Spatial dysregulation of Wnt modulator expression within Pax9^-/- palatal shelves. (A) Quantitative and spatial disruption of both Dkk1 and Dkk2, with a notable increase of Dkk2 in the absence of Pax9. The region of interest was selected using the Xenium Analyzer v1.2 with square area shown. Transcripts detected for each gene were compared within the same square region of interest and quantified automatically within the software program. All quantitation was performed in biological triplicate, with representative sections shown in this image panel. (B) Dkk2 enrichment bounds the mesial border of midline osteogenic extension of the palatine bone, marked by Sp7 transcripts, in Pax9^-/- cleft palate.
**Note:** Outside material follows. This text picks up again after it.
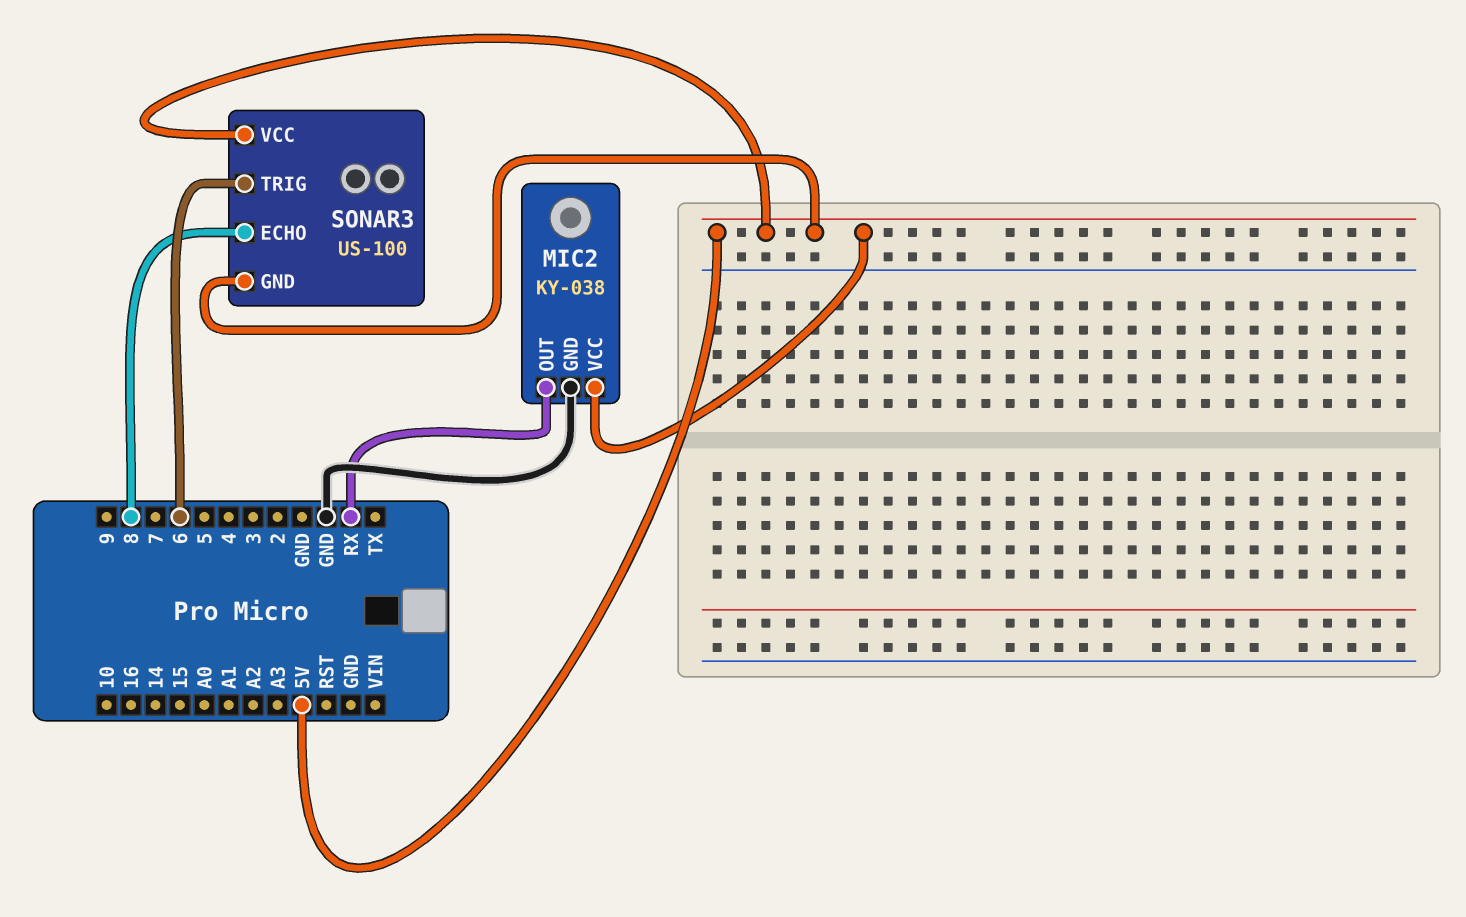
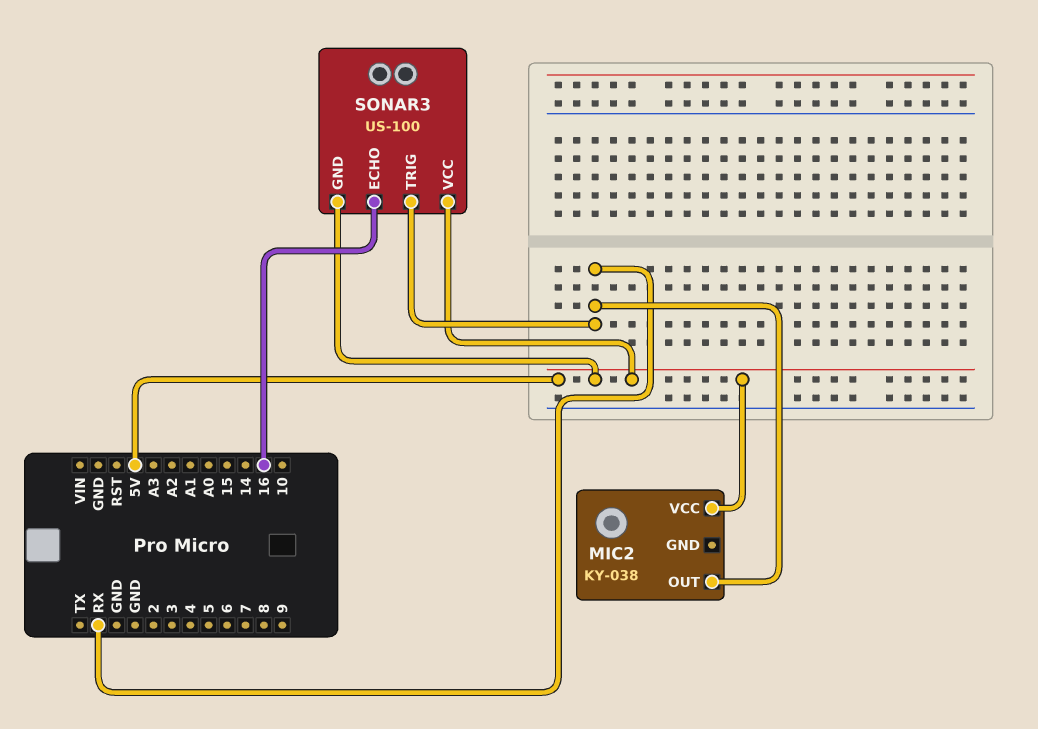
MIC2 pin GND: GND -> none
SONAR3 pin ECHO: 8 -> 16
SONAR3 pin TRIG: 6 -> RX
Upon further query of differentially expressed marker genes from overlapping signaling pathways included in our custom panel, we noted spatial alteration in expression domains of Fgfr1, Gli1, Bmp2, and Bmp4 in the Pax9^-/- palatal shelves, notably in the mesial aspect of the elevated shelves, the domain of Pax9 enriched expression in normal palatal shelves (Appendix Fig. 3, Appendix Tables 3 and 4). Given the likely observed alteration in osteodifferentiation dynamics in the Pax9^-/- palate compared with the normal palate, we further analyzed a spectrum of osteogenic differentiation marker genes to capture differential changes in osteoprogenitors (Six2), preosteoblasts (Runx2), osteoblasts (Sp7), immature osteocytes (Dmp1), and mature osteocytes (Sost) (Appendix Fig. 4). Finally, we differentially analyzed the expression pattern of the patterning molecule, Osr1, to further assess the potential spatial patterning effects with and without the presence of the patterning morphogen, Pax9. Our Xenium in situ analysis identified a differential increase in Osr1 expression in Pax9^-/- palatal shelves, particularly in the mesial oral domain (Appendix Fig. 5). This higher spatial resolution of specific mesenchymal compartment gene enrichment extends and enlightens our prior studies on these molecules in situ, suggesting that the loss of Pax9 may lead to impaired osteogenic differentiation, as relatively higher transcript counts of less mature markers (Six2, Runx2, and Sp7) were localized within the Pax9^-/- palatal shelves (Appendix Table 5). Moreover, the mesial enrichment of Dkk2 (alongside overlapping pathway effector deficiencies and the absence of extension of Sp7 toward the midline as is seen in the normal palate) may hint at its functional role within the Pax9^-/- cleft palate, actively antagonizing Wnt-driven osteogenic extension to the midline.